[Your assignment]: Check each line of the listing below for the string "JSON", and give only how many lines hold it.

[Stored data]:
+===+

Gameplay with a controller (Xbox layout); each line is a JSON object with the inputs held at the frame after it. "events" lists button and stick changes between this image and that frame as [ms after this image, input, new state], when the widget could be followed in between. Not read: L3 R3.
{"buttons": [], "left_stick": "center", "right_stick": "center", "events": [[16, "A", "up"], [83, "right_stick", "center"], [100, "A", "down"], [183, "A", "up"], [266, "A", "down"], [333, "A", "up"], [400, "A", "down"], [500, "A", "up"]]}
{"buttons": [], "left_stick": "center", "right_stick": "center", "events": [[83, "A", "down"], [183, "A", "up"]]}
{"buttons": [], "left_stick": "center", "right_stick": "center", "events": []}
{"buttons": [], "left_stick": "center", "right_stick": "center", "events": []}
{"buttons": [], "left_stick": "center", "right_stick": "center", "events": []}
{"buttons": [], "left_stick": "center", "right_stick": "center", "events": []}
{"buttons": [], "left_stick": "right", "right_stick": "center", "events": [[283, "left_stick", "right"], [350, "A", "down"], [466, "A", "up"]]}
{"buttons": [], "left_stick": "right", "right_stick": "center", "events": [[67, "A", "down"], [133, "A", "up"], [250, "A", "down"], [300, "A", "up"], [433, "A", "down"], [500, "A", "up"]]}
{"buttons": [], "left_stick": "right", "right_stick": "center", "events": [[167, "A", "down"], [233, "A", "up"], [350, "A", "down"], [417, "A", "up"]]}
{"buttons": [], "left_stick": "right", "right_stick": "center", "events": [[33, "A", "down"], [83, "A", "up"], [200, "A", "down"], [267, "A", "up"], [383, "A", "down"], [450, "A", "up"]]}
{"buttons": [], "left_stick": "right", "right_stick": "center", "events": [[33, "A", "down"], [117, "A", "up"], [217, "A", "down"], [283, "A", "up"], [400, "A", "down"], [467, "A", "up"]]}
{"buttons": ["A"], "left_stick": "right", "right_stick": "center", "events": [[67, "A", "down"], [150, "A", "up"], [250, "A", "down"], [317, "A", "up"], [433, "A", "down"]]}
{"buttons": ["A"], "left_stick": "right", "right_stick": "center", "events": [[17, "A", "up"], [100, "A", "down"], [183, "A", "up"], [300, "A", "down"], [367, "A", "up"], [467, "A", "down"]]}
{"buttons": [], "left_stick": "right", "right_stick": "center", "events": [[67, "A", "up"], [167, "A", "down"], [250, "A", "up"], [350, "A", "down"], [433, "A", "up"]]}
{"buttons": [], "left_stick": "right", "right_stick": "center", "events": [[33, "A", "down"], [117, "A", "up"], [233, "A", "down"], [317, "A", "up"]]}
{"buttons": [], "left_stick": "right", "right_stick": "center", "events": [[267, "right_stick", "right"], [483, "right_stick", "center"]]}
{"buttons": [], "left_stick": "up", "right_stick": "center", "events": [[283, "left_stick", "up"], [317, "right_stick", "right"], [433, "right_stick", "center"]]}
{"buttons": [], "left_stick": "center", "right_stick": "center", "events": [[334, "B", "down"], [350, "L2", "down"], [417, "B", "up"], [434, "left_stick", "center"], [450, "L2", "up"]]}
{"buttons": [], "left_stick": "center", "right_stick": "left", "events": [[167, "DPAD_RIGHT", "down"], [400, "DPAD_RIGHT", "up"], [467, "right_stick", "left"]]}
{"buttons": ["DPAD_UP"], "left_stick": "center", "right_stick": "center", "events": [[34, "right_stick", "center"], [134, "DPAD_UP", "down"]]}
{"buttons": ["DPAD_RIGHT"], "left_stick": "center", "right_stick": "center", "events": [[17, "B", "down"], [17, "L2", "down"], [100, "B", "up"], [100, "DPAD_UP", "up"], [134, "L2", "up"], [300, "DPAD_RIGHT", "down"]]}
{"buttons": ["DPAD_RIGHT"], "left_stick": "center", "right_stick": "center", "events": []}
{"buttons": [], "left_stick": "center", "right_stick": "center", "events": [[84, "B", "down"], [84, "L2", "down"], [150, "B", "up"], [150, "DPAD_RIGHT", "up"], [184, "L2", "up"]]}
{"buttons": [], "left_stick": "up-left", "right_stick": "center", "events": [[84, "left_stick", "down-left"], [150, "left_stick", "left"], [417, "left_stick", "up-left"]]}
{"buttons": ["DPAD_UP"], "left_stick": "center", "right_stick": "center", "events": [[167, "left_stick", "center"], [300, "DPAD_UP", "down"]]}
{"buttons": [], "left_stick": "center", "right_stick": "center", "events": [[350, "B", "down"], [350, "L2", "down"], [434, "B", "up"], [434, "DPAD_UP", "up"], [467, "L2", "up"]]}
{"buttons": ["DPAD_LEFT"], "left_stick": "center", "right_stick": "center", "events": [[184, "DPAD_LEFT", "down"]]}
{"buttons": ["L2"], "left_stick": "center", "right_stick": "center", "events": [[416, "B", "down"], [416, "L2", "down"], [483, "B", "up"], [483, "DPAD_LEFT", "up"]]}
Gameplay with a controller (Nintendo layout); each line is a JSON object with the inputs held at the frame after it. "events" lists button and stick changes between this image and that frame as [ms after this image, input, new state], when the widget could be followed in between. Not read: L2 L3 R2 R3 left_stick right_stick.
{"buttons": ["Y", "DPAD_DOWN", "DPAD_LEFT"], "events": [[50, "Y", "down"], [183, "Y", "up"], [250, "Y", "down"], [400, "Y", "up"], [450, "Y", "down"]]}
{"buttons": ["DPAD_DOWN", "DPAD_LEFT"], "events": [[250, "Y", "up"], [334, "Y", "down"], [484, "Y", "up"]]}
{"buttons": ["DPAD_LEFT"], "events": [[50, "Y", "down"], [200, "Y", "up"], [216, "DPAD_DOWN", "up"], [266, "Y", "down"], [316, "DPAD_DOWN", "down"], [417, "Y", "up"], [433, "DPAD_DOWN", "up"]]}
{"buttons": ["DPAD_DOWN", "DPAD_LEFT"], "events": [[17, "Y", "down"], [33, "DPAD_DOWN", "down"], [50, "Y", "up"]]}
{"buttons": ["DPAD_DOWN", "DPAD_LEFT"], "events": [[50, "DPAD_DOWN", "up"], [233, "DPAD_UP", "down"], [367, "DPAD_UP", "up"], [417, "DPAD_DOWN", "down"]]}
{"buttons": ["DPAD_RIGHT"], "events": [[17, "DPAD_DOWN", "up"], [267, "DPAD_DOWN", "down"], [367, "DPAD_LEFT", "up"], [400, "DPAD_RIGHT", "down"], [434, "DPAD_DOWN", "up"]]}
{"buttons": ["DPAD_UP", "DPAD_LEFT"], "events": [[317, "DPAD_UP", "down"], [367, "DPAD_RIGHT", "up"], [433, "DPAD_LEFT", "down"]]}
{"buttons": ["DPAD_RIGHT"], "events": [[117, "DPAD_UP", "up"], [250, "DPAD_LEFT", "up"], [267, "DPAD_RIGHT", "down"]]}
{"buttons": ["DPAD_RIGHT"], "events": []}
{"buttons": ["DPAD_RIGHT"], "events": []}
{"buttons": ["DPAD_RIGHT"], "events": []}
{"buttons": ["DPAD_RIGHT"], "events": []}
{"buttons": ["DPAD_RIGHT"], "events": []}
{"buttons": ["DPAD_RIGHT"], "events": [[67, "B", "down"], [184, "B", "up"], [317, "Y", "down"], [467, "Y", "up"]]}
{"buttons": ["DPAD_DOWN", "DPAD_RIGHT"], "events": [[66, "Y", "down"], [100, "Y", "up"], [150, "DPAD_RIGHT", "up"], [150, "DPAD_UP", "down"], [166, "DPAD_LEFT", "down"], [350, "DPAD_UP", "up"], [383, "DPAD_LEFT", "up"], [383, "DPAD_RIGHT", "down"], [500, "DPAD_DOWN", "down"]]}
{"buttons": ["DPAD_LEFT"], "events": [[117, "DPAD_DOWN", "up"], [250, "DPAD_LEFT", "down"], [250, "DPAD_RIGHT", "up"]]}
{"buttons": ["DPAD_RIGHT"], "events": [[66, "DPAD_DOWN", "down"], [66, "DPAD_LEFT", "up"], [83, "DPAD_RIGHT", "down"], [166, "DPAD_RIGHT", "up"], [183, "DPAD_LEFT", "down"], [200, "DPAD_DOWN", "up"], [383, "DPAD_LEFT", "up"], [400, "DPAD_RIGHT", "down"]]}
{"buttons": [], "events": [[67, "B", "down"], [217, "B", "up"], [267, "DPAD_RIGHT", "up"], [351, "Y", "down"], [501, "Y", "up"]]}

+===+

[Solution]: 2